- [Material shown]
——

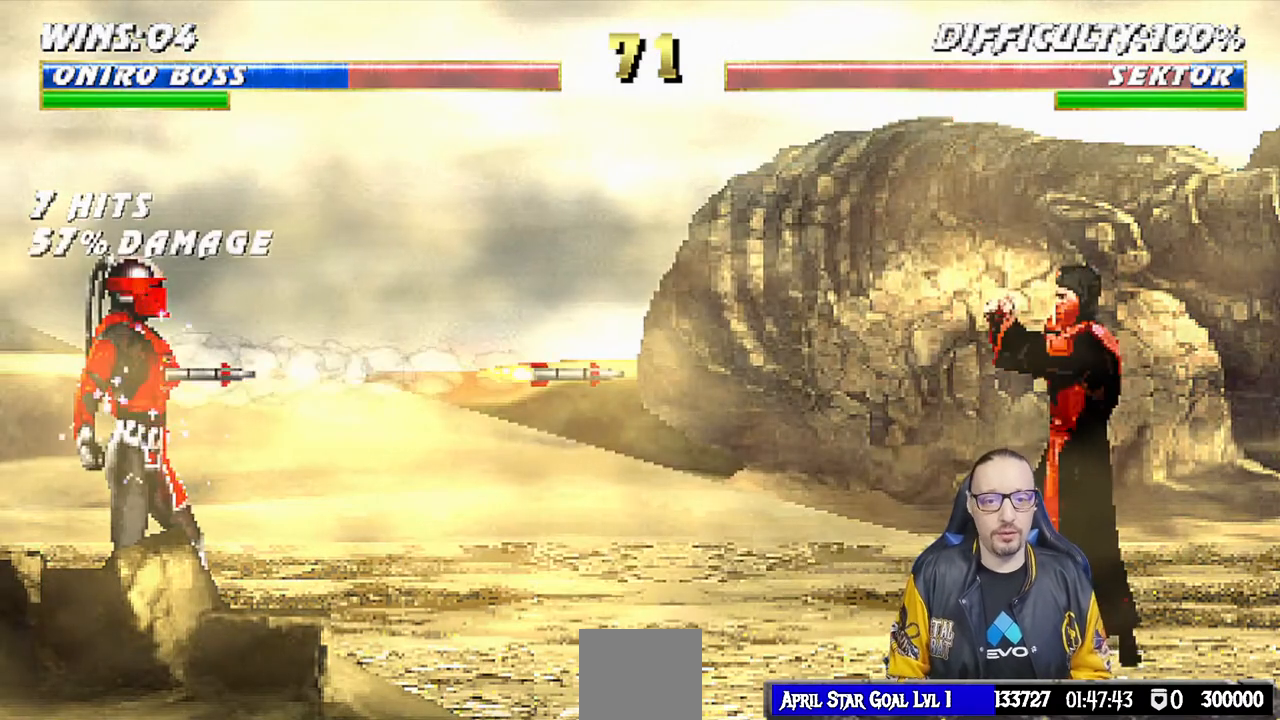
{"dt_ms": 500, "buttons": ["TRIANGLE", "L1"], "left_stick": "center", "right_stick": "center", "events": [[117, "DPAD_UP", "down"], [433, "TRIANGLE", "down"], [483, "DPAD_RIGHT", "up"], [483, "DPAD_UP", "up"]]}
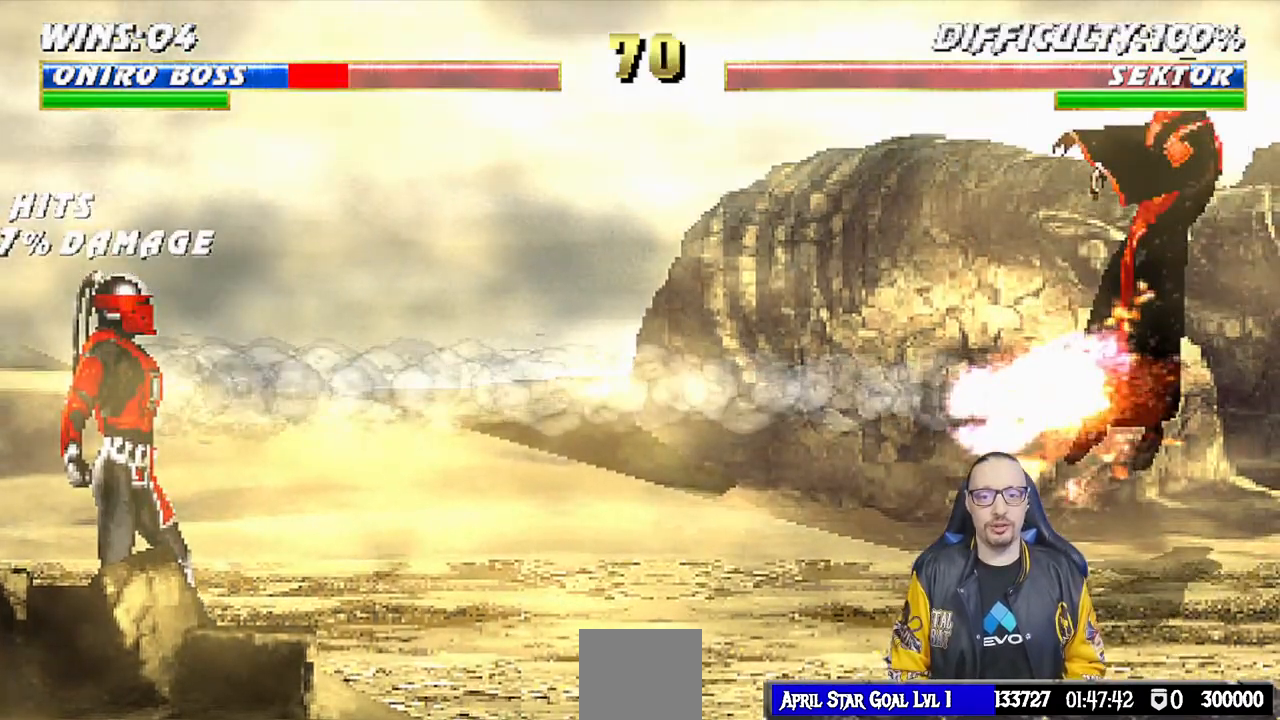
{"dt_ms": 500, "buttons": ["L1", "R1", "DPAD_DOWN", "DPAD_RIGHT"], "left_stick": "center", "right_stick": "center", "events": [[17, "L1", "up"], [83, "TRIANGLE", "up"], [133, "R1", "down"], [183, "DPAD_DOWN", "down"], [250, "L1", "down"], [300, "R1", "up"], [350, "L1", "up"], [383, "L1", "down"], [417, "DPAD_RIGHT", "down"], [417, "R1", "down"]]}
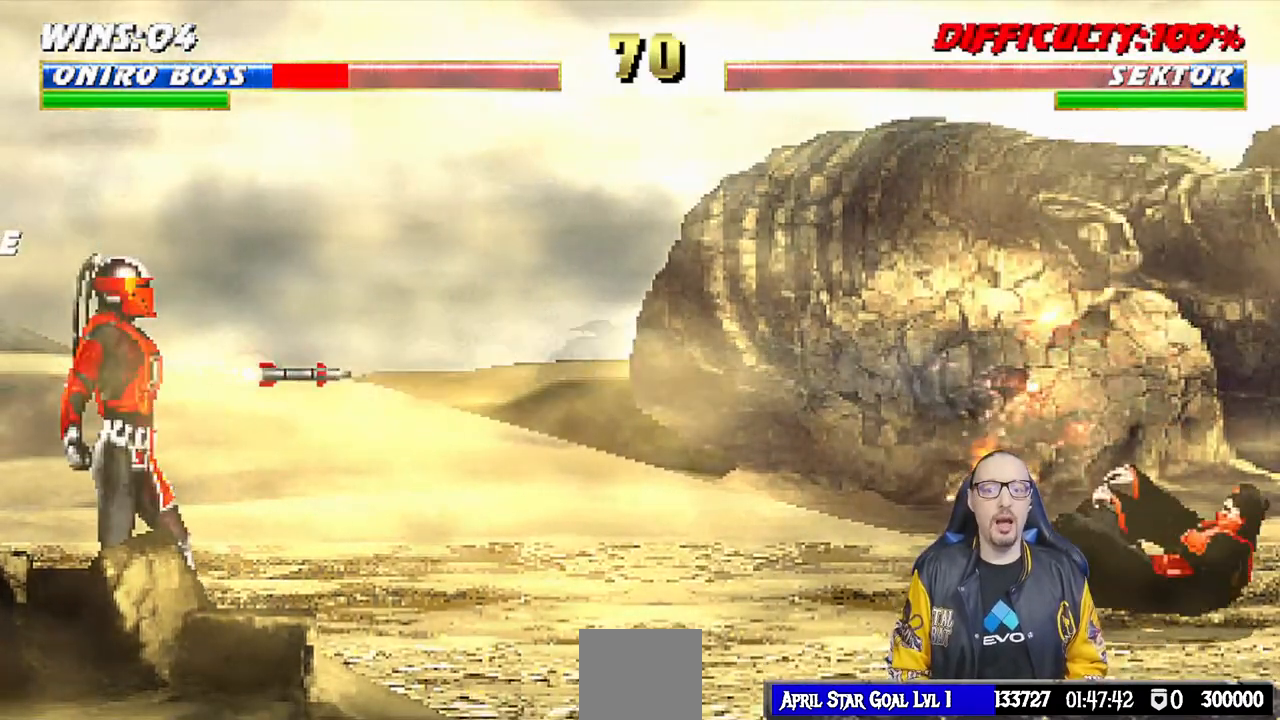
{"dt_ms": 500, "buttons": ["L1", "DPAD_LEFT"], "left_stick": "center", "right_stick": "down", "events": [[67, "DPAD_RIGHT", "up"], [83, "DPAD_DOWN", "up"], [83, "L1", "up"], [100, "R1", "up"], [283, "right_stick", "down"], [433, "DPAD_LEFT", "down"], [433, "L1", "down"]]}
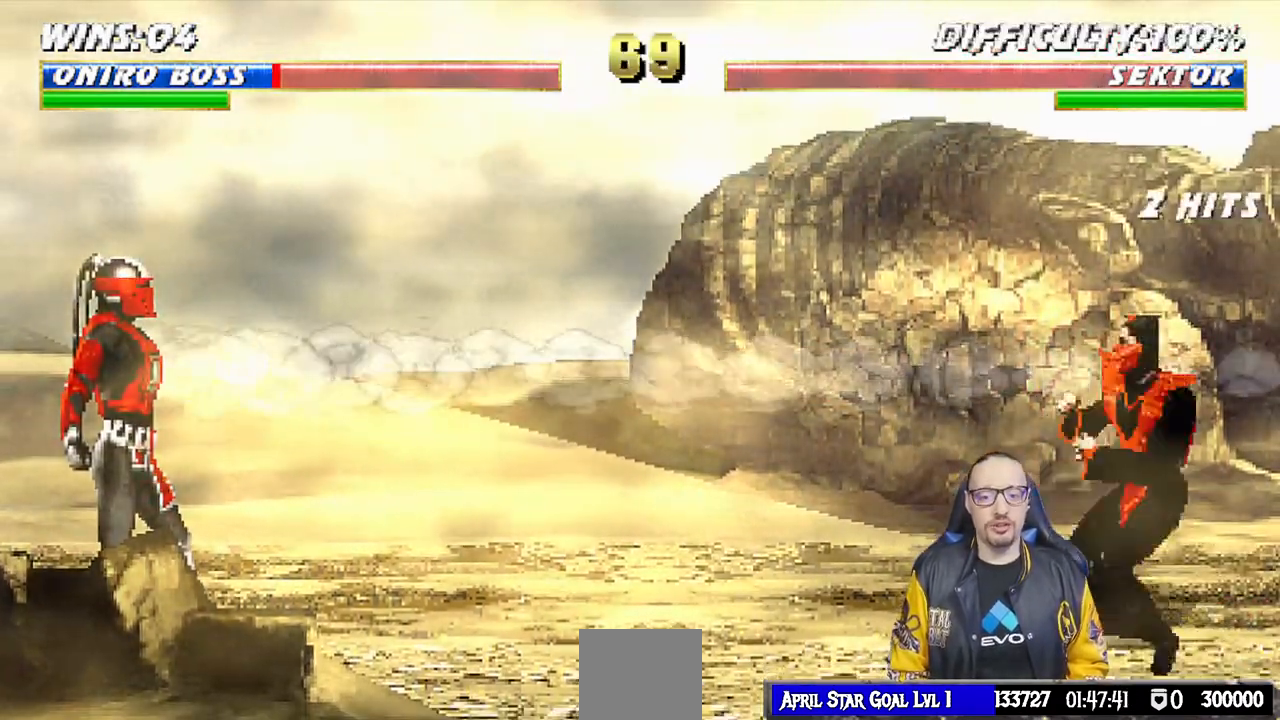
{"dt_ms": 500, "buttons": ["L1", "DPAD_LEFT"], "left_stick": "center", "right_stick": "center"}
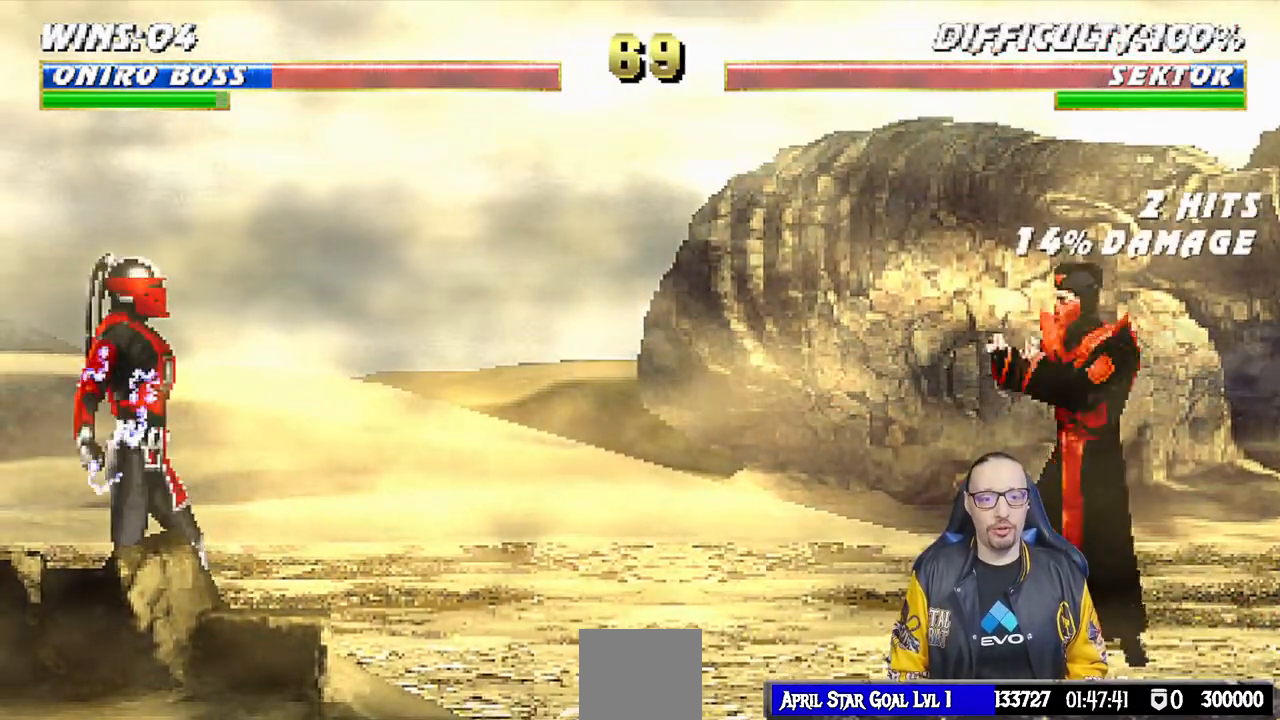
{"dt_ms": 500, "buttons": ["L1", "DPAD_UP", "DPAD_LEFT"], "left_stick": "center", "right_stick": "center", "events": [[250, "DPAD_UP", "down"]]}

——

- [About this task]
Would you copy out every line of the data above exactly, minus the pictures?

- [Final answer]
{"dt_ms": 500, "buttons": ["TRIANGLE", "L1"], "left_stick": "center", "right_stick": "center", "events": [[117, "DPAD_UP", "down"], [433, "TRIANGLE", "down"], [483, "DPAD_RIGHT", "up"], [483, "DPAD_UP", "up"]]}
{"dt_ms": 500, "buttons": ["L1", "R1", "DPAD_DOWN", "DPAD_RIGHT"], "left_stick": "center", "right_stick": "center", "events": [[17, "L1", "up"], [83, "TRIANGLE", "up"], [133, "R1", "down"], [183, "DPAD_DOWN", "down"], [250, "L1", "down"], [300, "R1", "up"], [350, "L1", "up"], [383, "L1", "down"], [417, "DPAD_RIGHT", "down"], [417, "R1", "down"]]}
{"dt_ms": 500, "buttons": ["L1", "DPAD_LEFT"], "left_stick": "center", "right_stick": "down", "events": [[67, "DPAD_RIGHT", "up"], [83, "DPAD_DOWN", "up"], [83, "L1", "up"], [100, "R1", "up"], [283, "right_stick", "down"], [433, "DPAD_LEFT", "down"], [433, "L1", "down"]]}
{"dt_ms": 500, "buttons": ["L1", "DPAD_LEFT"], "left_stick": "center", "right_stick": "center"}
{"dt_ms": 500, "buttons": ["L1", "DPAD_UP", "DPAD_LEFT"], "left_stick": "center", "right_stick": "center", "events": [[250, "DPAD_UP", "down"]]}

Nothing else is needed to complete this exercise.